Description of the task: Restate word for word the lines of the material below, from the line with "camera: 105 degrees left, 10 degrees up" to the line with "none -> potted plant [391,348,426,388]", both lines included, and no others.

Records supplied section start

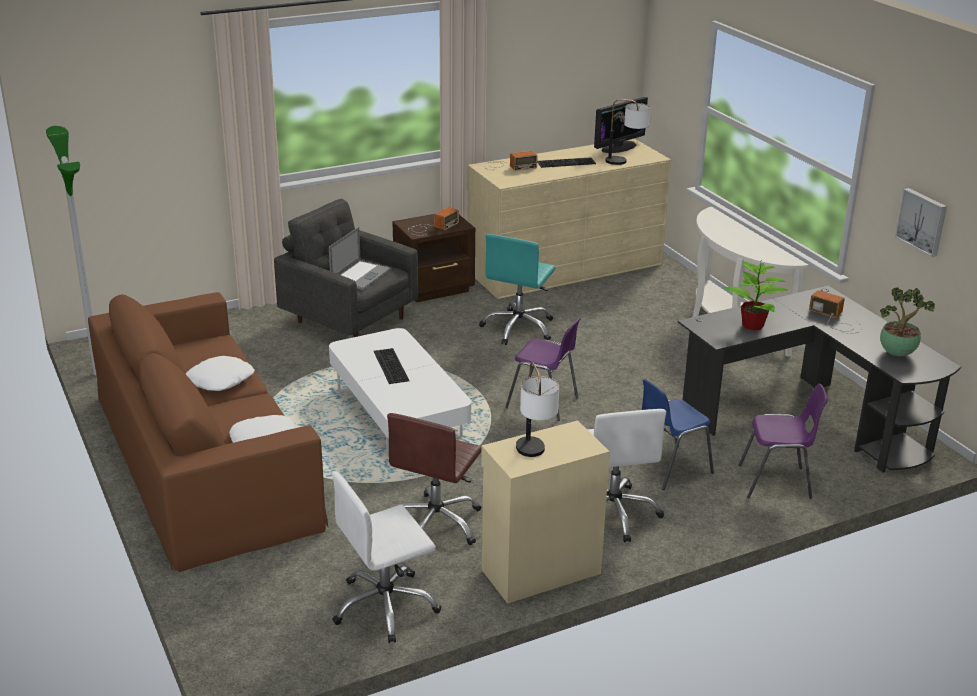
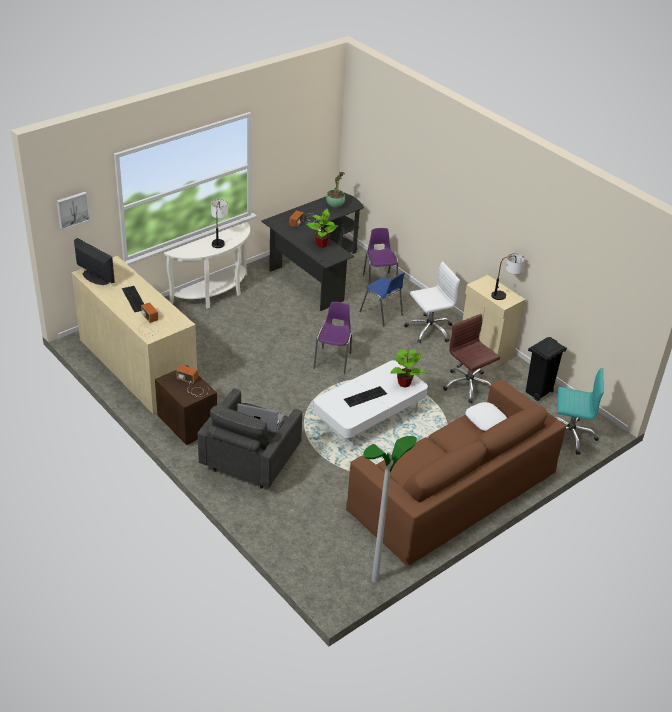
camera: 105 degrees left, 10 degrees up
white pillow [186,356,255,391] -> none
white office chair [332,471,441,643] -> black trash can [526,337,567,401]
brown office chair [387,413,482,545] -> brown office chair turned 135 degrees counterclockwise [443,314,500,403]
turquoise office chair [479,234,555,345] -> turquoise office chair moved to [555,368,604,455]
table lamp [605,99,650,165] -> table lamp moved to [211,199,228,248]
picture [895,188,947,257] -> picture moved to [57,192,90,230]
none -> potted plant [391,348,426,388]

Records supplied section end
Records supplied section start

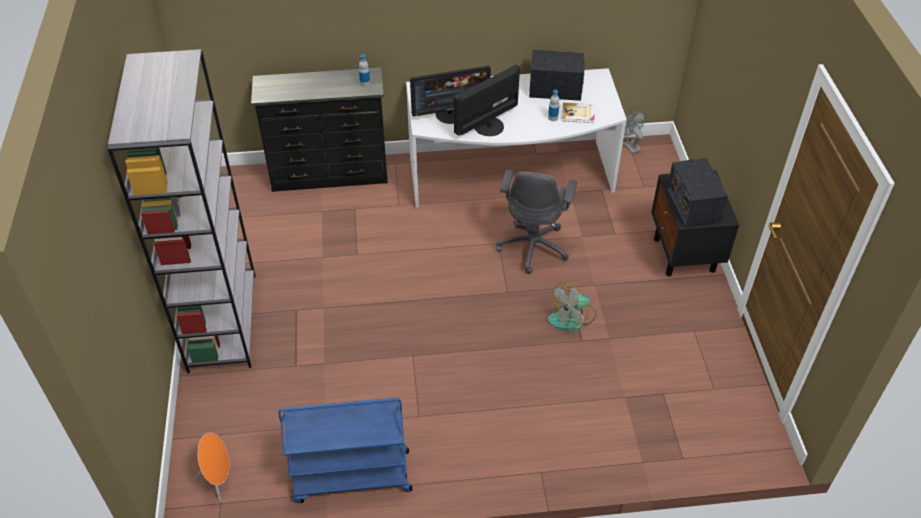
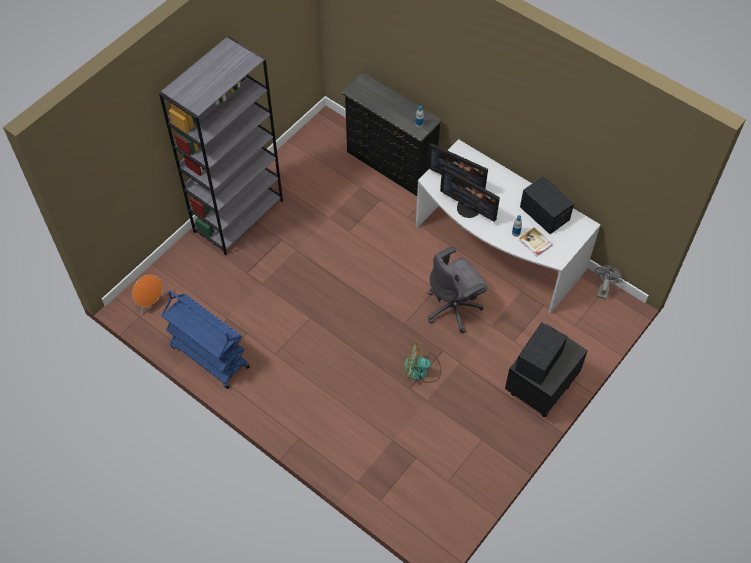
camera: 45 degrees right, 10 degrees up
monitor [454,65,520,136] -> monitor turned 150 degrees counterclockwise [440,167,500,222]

Records supplied section end
Records supplied section start

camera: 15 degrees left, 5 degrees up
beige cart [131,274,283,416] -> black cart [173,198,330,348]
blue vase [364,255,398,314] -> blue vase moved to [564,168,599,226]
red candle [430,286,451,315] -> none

Records supplied section end

Answer to this problem:
camera: 105 degrees left, 10 degrees up
white pillow [186,356,255,391] -> none
white office chair [332,471,441,643] -> black trash can [526,337,567,401]
brown office chair [387,413,482,545] -> brown office chair turned 135 degrees counterclockwise [443,314,500,403]
turquoise office chair [479,234,555,345] -> turquoise office chair moved to [555,368,604,455]
table lamp [605,99,650,165] -> table lamp moved to [211,199,228,248]
picture [895,188,947,257] -> picture moved to [57,192,90,230]
none -> potted plant [391,348,426,388]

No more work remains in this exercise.